▸ ABOUT THIS EXERCISE:
Report how many lines of the listing below include the word "concepts". Give nothing but the number.

▸ DATASET CONTENT:
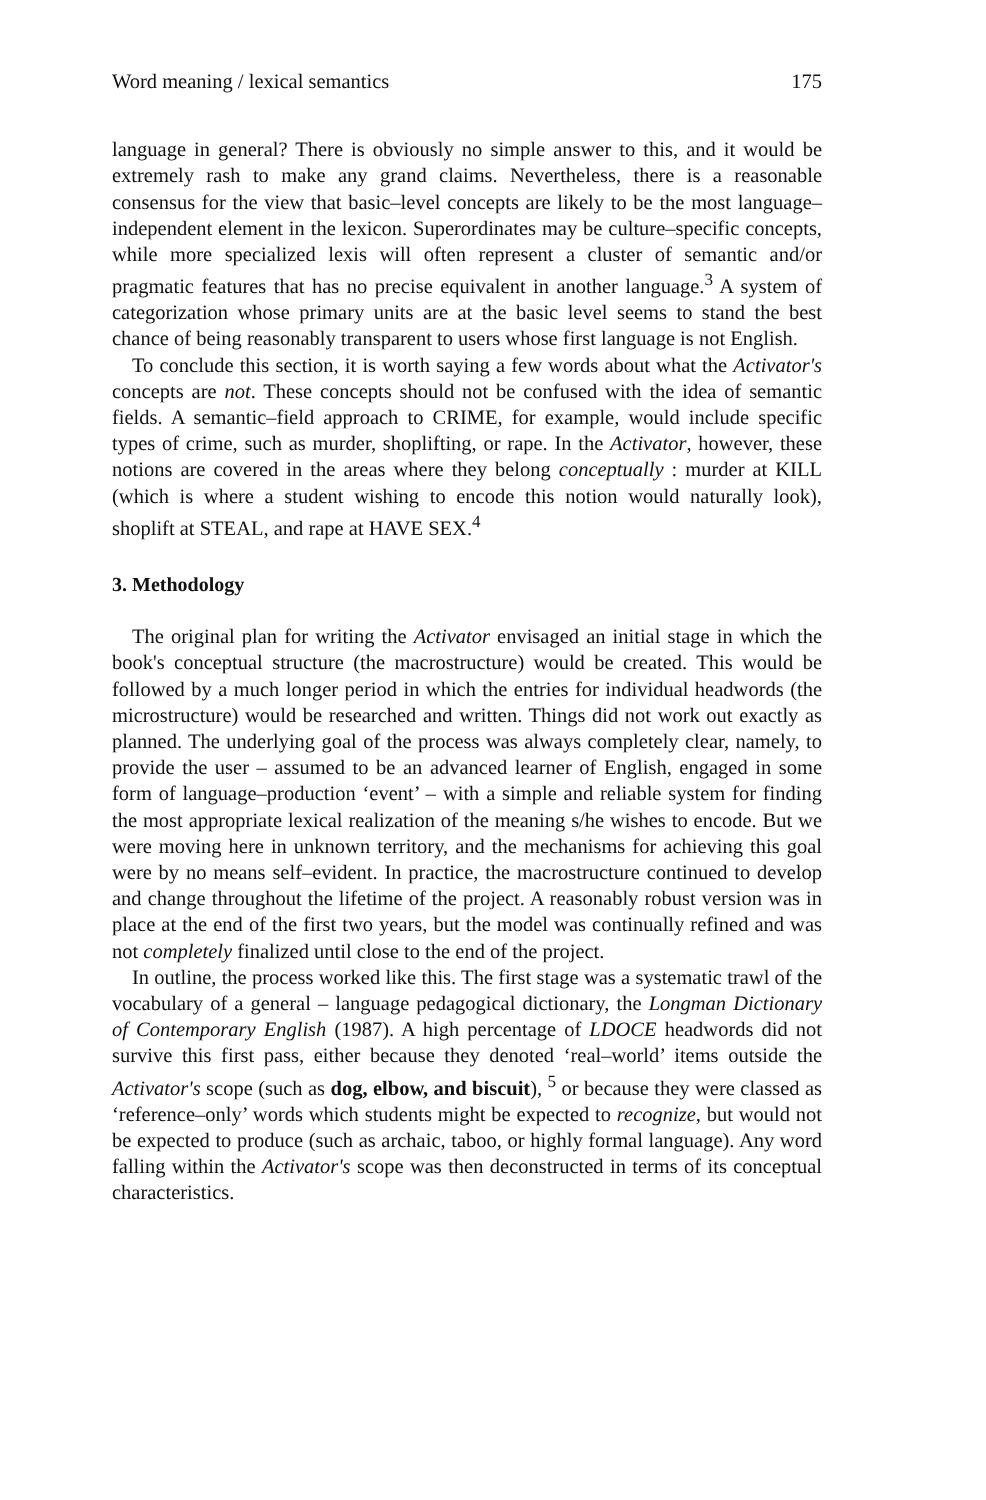Word meaning / lexical semantics 175
language in general? There is obviously no simple answer to this, and it would be extremely rash to make any grand claims. Nevertheless, there is a reasonable consensus for the view that basic–level concepts are likely to be the most language–independent element in the lexicon. Superordinates may be culture–specific concepts, while more specialized lexis will often represent a cluster of semantic and/or pragmatic features that has no precise equivalent in another language.<sup>3</sup> A system of categorization whose primary units are at the basic level seems to stand the best chance of being reasonably transparent to users whose first language is not English.
To conclude this section, it is worth saying a few words about what the Activator's concepts are not. These concepts should not be confused with the idea of semantic fields. A semantic–field approach to CRIME, for example, would include specific types of crime, such as murder, shoplifting, or rape. In the Activator, however, these notions are covered in the areas where they belong conceptually : murder at KILL (which is where a student wishing to encode this notion would naturally look), shoplift at STEAL, and rape at HAVE SEX.<sup>4</sup>
3. Methodology
The original plan for writing the Activator envisaged an initial stage in which the book's conceptual structure (the macrostructure) would be created. This would be followed by a much longer period in which the entries for individual headwords (the microstructure) would be researched and written. Things did not work out exactly as planned. The underlying goal of the process was always completely clear, namely, to provide the user – assumed to be an advanced learner of English, engaged in some form of language–production ‘event’ – with a simple and reliable system for finding the most appropriate lexical realization of the meaning s/he wishes to encode. But we were moving here in unknown territory, and the mechanisms for achieving this goal were by no means self–evident. In practice, the macrostructure continued to develop and change throughout the lifetime of the project. A reasonably robust version was in place at the end of the first two years, but the model was continually refined and was not completely finalized until close to the end of the project.
In outline, the process worked like this. The first stage was a systematic trawl of the vocabulary of a general – language pedagogical dictionary, the Longman Dictionary of Contemporary English (1987). A high percentage of LDOCE headwords did not survive this first pass, either because they denoted ‘real–world’ items outside the Activator's scope (such as dog, elbow, and biscuit), <sup>5</sup> or because they were classed as ‘reference–only’ words which students might be expected to recognize, but would not be expected to produce (such as archaic, taboo, or highly formal language). Any word falling within the Activator's scope was then deconstructed in terms of its conceptual characteristics.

▸ SOLUTION TO THE EXERCISE:
2